L'accession du général Bonaparte au pouvoir en France semble couronner cette évolution.

 

Examinons dans l'ordre les différents types d'alliance dans lesquelles peut entrer le prince avec les conséquences respectives qui en découlent. Soit le prince est allié avec une force qui est la plus forte et qui désire dominer ; la question est alors la suivante : doit-il épouser complètement la logique de ses alliés et de quelle « distance » ou « indépendance » dispose-t-il à leur égard ? L'exemple-clé dans cette réponse n'est pas celui de la république mais de l'empire romain tel que Machiavel l'analyse au chapitre XIX du Prince.

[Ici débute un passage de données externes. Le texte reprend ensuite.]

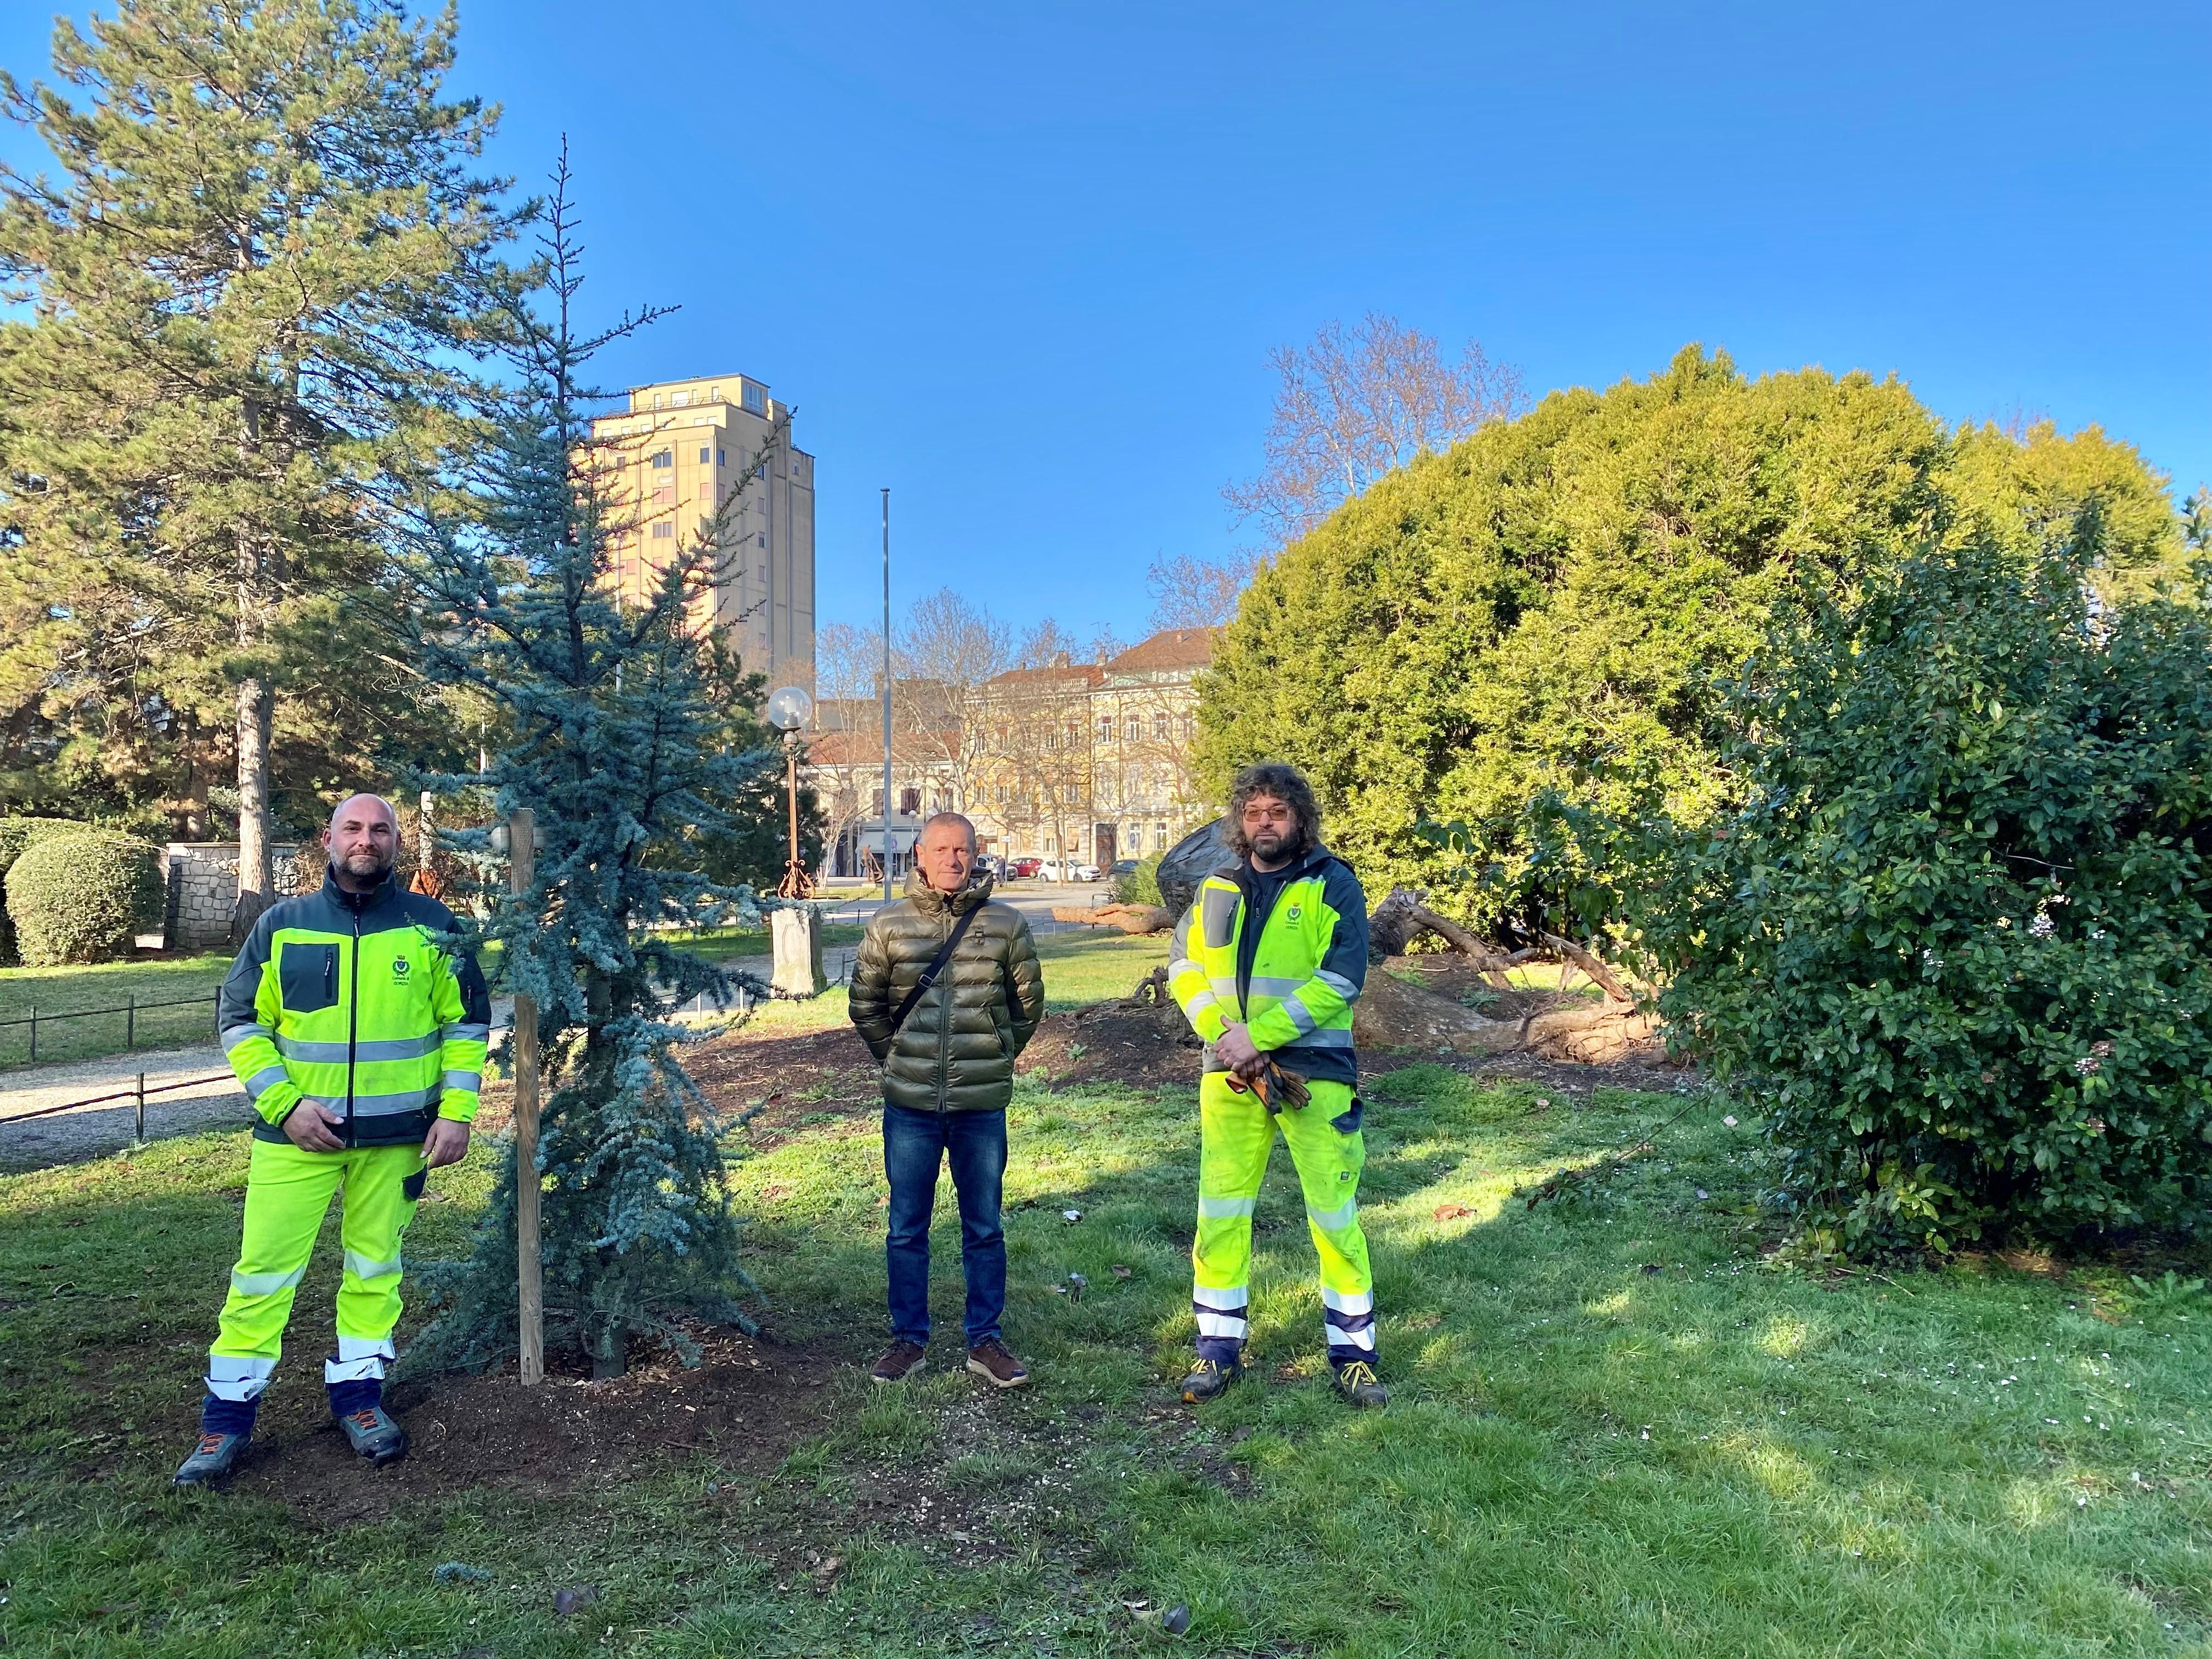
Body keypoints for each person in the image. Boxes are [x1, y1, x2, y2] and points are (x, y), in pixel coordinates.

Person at [173, 794, 492, 1486]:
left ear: (397, 843)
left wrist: (457, 1113)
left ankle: (360, 1402)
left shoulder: (434, 926)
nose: (366, 839)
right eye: (354, 827)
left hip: (399, 1141)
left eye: (380, 829)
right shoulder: (281, 927)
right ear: (328, 838)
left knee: (375, 1271)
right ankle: (224, 1421)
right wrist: (286, 1108)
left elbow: (465, 1029)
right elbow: (239, 1022)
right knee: (260, 1278)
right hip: (295, 1141)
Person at [1166, 762, 1385, 1408]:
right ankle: (1217, 1347)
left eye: (1278, 812)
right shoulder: (1217, 886)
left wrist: (1257, 1038)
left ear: (1299, 819)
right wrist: (1223, 1036)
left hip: (1314, 1078)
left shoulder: (1334, 885)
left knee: (1333, 1215)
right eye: (1254, 811)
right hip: (1228, 1075)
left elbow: (1341, 979)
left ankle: (1354, 1355)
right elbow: (1184, 967)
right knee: (1222, 1211)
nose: (1265, 822)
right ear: (1240, 821)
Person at [848, 811, 1046, 1390]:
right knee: (906, 1226)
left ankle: (985, 1340)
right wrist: (898, 1058)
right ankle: (909, 1340)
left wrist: (996, 1052)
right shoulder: (888, 925)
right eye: (941, 850)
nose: (952, 861)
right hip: (909, 1107)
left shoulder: (1005, 925)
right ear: (920, 856)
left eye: (962, 850)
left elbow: (1027, 1008)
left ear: (976, 854)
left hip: (979, 1106)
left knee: (983, 1225)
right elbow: (866, 1007)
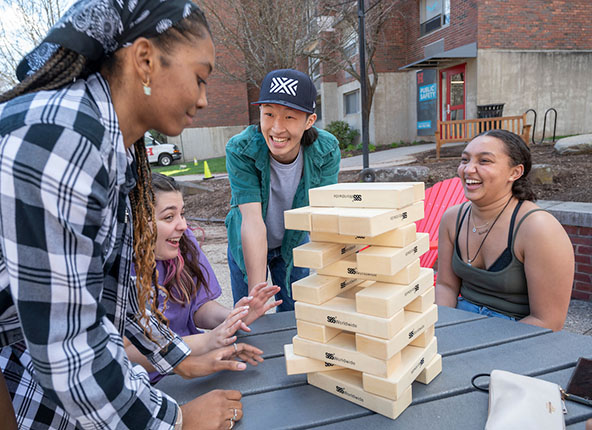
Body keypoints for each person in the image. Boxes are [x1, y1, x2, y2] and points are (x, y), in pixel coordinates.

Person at [0, 1, 261, 429]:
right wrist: (176, 420)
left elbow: (115, 297)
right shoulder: (64, 137)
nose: (203, 98)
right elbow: (69, 350)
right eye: (199, 78)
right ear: (144, 60)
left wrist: (180, 360)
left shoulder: (114, 148)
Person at [125, 173, 281, 383]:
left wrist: (233, 318)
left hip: (198, 363)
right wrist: (206, 342)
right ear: (137, 222)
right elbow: (125, 351)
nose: (182, 225)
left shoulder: (183, 242)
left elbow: (198, 307)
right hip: (149, 382)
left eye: (182, 214)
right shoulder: (117, 271)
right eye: (169, 217)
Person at [226, 69, 341, 312]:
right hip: (247, 238)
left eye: (289, 117)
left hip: (293, 241)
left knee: (296, 314)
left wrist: (336, 281)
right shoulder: (241, 149)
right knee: (248, 319)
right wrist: (257, 296)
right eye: (268, 114)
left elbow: (324, 215)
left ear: (309, 121)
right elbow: (252, 221)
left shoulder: (327, 150)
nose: (277, 128)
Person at [435, 129, 574, 331]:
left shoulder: (538, 229)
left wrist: (477, 344)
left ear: (515, 172)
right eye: (465, 160)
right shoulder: (452, 219)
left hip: (517, 332)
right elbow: (446, 286)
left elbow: (548, 321)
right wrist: (443, 328)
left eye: (484, 161)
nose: (468, 170)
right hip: (458, 319)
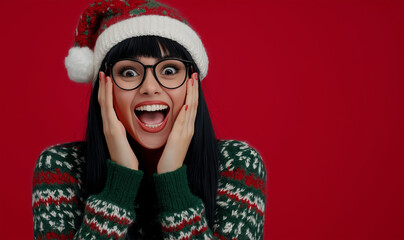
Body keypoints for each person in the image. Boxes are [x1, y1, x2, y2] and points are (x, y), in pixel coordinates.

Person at [32, 0, 266, 239]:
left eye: (170, 70)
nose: (150, 87)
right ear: (103, 88)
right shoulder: (62, 168)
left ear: (192, 83)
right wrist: (119, 184)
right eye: (129, 72)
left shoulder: (237, 164)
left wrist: (173, 181)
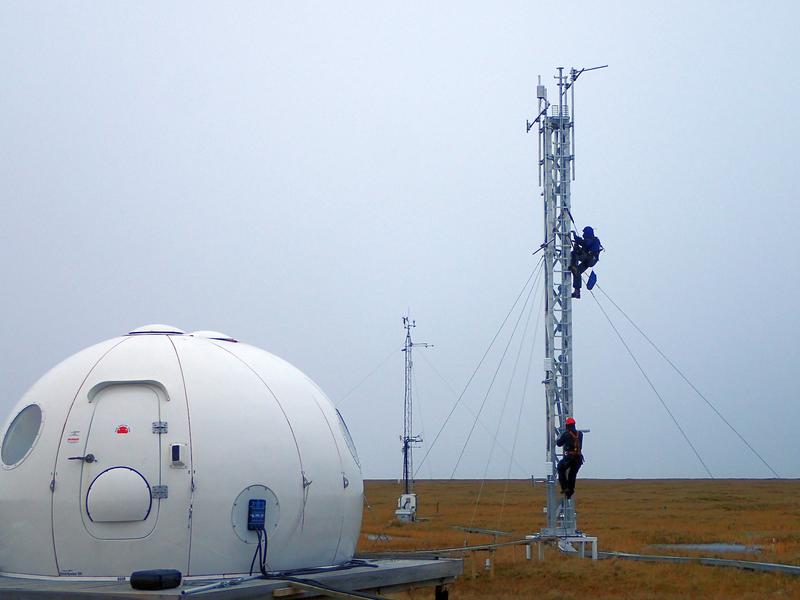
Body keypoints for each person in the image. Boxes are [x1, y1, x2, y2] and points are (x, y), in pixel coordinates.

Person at [569, 226, 601, 299]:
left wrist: (576, 237)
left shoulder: (593, 240)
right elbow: (584, 246)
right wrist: (577, 246)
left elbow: (585, 243)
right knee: (577, 272)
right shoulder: (591, 240)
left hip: (590, 259)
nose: (583, 234)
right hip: (589, 260)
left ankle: (573, 266)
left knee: (574, 253)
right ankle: (577, 292)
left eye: (584, 233)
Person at [556, 416, 584, 499]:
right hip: (578, 458)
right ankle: (570, 491)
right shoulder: (580, 434)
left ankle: (565, 488)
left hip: (570, 457)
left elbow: (559, 443)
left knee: (560, 468)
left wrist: (560, 437)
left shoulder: (566, 434)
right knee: (572, 474)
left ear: (567, 425)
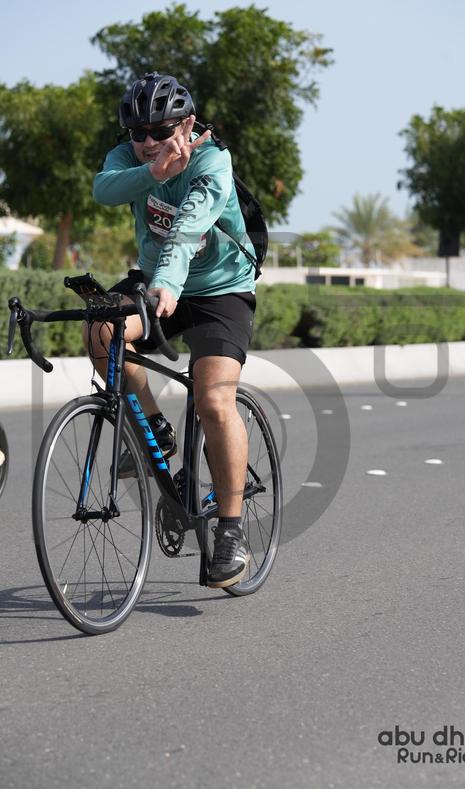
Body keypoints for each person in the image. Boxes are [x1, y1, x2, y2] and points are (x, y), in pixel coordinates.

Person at [88, 72, 258, 588]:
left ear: (186, 125)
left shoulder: (213, 160)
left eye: (160, 131)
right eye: (137, 132)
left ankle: (231, 531)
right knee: (101, 332)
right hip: (155, 280)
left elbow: (188, 229)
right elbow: (102, 189)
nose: (147, 141)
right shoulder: (131, 157)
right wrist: (154, 171)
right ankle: (155, 431)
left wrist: (166, 281)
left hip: (220, 290)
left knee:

Sous l'empire, le conflit entre les grands et le peuple existe encore, mais une troisième force fait son apparition, celle de l'armée et c'est elle qui joue ici le rôle des grands et qui opprime le peuple. Quel choix devront donc faire les nouveaux empereurs ? Ils ont nécessairement besoin d'une force « alliée et amie » pour accéder au pouvoir lorsque celui-ci ne leur est pas conféré héréditairement. Or, l'armée et le peuple sont tous deux des forces puissantes et, comme elles sont antagonistes, il faut choisir l'une ou l'autre. Le choix stratégique du prince sera donc le suivant : « Les princes ne pouvant manquer d'être haïs par quelqu'un doivent d'abord s'efforcer de ne pas être haïs par les università et lorsqu'ils ne peuvent l'obtenir, ils doivent s'évertuer de toutes leurs forces de fuir la haine des università qui sont les plus puissantes ». Dans ces conditions, le seul choix stratégique de celui qui veut devenir empereur ne peut résider que dans une alliance avec l'armée, ce qui signifie que le prince sera lié par ses exigences et que ce lien ne sera pas une simple obligation mais une véritable contrainte.  Il ne pourra donc faire autrement qu'opprimer le peuple avec l'armée. Tout prince qui ferait un autre choix ne pourrait qu'être impitoyablement balayé par l'armée : c'est ce qui est arrivé à Pertinax et à Alexandre. La seule exception, dans ce schéma, est Marc-Aurèle et cela se comprend parce qu'il est un prince héréditaire et ne doit pas son accession au pouvoir à l'armée. Cela posé, il n'en reste pas moins tout d'abord qu'épouser les exigences d'une force contre l'autre présente l'inconvénient considérable d'être haï par celle qui est opprimée et qui est puissante et nombreuse. À défaut de craindre réellement une rébellion, le prince a tout à craindre d'une conspiration (Christian Lazzeri, La guerre intérieure et le gouvernement du prince chez Machiavel, Archives de philosophie, Volume 62, 1999 - books.google.fr).